Stored data entries

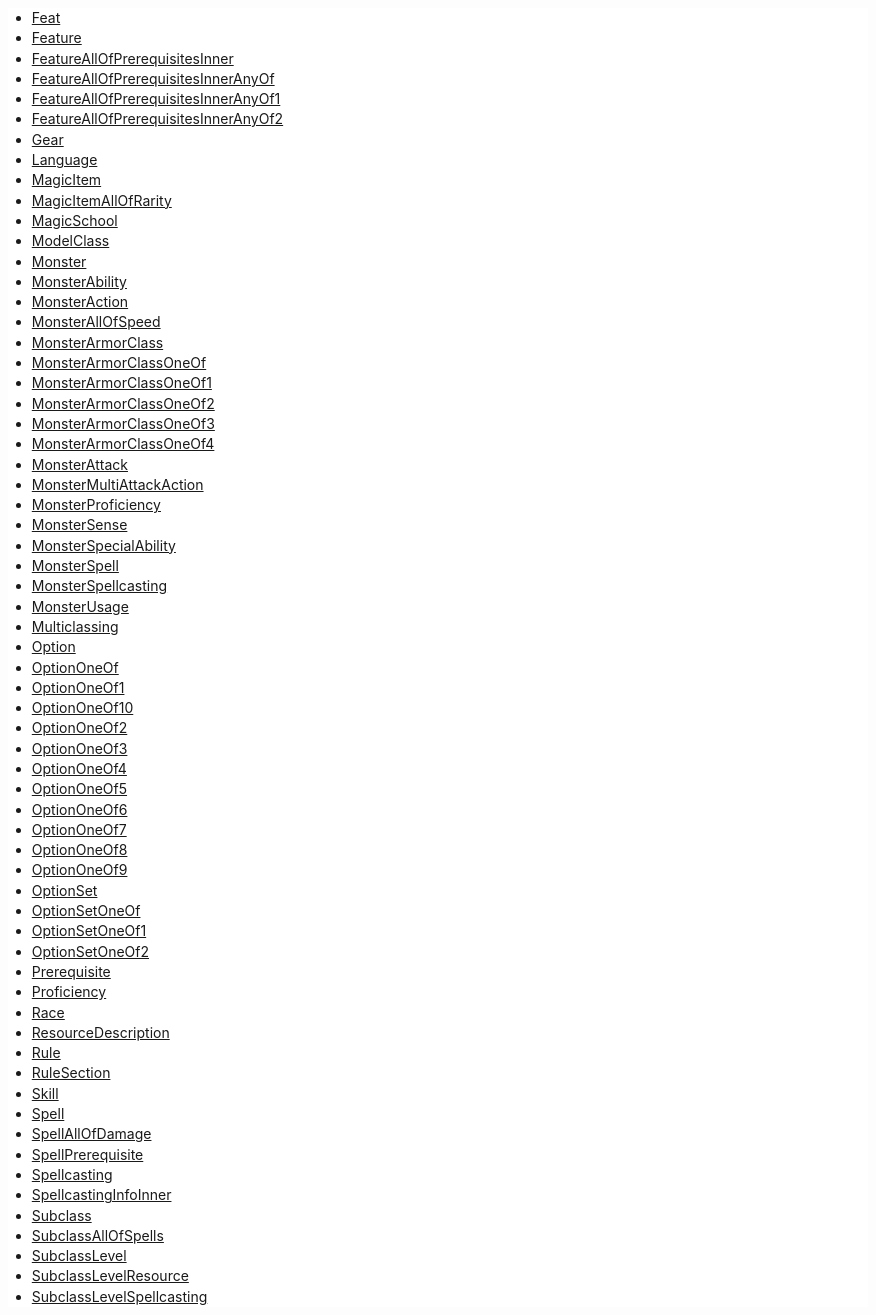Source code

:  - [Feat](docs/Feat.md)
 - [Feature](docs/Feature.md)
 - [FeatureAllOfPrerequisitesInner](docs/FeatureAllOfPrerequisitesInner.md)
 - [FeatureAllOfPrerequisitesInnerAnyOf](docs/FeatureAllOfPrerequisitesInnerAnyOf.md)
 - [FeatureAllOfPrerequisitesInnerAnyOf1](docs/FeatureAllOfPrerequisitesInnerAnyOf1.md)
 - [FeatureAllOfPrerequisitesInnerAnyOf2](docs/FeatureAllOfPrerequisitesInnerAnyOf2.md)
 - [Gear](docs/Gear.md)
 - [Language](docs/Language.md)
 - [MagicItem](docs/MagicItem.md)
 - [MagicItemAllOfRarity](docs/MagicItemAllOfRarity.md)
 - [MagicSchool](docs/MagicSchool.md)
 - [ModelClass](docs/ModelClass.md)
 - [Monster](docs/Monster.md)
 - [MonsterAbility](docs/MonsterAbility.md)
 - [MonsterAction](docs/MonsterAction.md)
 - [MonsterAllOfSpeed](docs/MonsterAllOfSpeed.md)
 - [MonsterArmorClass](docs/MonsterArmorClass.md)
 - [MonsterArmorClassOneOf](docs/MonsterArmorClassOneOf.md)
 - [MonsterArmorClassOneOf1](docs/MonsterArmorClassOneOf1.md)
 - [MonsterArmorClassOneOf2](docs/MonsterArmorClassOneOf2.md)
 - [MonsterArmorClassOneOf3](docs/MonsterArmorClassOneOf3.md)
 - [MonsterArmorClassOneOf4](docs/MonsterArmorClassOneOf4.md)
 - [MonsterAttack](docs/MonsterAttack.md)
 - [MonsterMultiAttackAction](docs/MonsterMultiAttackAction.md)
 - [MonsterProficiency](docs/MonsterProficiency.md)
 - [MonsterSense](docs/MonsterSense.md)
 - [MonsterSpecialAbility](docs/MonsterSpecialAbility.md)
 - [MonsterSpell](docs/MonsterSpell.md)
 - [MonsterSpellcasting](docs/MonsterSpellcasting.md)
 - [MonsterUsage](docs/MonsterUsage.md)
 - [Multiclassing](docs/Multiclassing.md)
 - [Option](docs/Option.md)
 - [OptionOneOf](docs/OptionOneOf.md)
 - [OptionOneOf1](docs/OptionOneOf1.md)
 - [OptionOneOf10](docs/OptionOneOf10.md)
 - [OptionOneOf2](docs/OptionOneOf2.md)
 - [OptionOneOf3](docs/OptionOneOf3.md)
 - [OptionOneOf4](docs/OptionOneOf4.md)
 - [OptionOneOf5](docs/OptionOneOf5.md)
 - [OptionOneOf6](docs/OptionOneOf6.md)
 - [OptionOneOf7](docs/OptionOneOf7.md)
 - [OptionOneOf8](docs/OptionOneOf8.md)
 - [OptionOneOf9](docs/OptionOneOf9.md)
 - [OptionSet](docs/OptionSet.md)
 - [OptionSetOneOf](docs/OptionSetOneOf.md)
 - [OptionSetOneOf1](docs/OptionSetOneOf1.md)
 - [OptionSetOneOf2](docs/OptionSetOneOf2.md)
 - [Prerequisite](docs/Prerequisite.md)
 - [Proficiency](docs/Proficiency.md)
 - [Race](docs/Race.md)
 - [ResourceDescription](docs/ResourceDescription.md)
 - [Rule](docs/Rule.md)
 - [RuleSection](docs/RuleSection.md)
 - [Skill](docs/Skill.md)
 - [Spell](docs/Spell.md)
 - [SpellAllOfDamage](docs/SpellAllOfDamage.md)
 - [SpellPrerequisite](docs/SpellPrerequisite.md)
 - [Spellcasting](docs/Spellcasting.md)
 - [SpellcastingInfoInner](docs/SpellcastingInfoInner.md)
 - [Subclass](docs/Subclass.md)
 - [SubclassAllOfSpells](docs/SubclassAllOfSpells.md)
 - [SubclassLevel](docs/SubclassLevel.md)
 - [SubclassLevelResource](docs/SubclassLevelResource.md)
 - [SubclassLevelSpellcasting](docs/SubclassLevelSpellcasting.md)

...

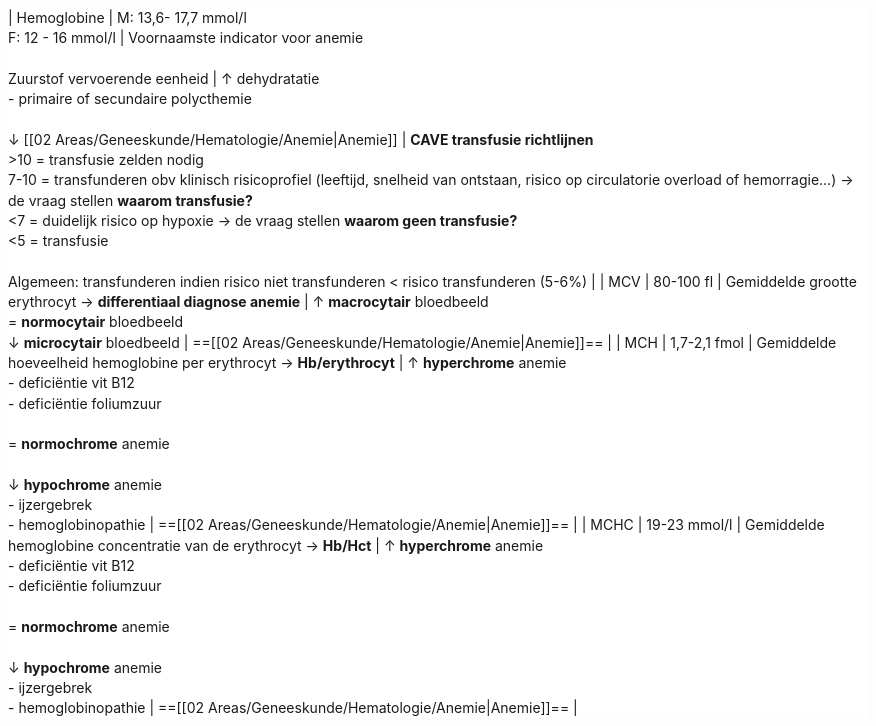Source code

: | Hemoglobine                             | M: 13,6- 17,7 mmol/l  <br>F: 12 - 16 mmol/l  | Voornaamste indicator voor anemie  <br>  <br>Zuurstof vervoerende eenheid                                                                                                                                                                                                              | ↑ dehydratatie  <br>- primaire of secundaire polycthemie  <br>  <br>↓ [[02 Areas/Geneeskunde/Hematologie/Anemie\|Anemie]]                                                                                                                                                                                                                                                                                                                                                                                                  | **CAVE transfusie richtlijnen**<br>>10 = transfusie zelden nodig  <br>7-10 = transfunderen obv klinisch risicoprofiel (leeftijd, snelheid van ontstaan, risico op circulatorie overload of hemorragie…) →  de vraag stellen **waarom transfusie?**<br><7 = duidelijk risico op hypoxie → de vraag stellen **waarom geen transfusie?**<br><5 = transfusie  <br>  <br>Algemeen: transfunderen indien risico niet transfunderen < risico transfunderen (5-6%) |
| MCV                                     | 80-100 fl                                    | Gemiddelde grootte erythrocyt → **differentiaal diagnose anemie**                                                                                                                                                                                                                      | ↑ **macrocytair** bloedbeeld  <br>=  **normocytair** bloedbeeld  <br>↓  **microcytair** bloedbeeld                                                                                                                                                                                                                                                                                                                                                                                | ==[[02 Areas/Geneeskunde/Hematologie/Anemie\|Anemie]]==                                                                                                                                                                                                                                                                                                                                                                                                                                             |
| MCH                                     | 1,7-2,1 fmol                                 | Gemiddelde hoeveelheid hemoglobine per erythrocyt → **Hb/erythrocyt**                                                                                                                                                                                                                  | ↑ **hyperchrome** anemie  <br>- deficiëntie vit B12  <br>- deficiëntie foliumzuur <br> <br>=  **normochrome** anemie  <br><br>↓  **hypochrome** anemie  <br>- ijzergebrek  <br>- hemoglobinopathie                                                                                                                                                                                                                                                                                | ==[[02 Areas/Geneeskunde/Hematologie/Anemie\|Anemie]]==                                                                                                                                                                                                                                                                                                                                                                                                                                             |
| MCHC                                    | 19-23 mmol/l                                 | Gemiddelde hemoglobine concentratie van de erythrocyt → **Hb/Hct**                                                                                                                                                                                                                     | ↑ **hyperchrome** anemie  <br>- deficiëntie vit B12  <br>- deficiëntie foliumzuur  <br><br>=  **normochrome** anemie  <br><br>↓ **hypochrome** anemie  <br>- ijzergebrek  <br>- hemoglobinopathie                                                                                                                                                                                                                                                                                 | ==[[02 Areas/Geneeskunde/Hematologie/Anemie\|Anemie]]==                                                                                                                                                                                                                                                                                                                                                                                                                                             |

---

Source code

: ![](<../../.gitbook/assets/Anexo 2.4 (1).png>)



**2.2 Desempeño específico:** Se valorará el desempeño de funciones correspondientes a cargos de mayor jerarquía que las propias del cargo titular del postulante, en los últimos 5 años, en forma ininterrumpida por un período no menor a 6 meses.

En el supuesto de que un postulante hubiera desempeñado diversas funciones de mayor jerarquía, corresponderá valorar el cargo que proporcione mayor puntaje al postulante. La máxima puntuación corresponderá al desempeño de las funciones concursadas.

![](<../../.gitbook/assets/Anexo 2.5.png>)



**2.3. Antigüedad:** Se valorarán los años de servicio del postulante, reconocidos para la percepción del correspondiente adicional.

Task instructions: Rewrite the lines from the one containing "En el supuesto" through the one containing "del correspondiente adicional.", changing "postulante" to "candidato" and leaving everything else unchanged.

Answer section:
En el supuesto de que un candidato hubiera desempeñado diversas funciones de mayor jerarquía, corresponderá valorar el cargo que proporcione mayor puntaje al candidato. La máxima puntuación corresponderá al desempeño de las funciones concursadas.

![](<../../.gitbook/assets/Anexo 2.5.png>)



**2.3. Antigüedad:** Se valorarán los años de servicio del candidato, reconocidos para la percepción del correspondiente adicional.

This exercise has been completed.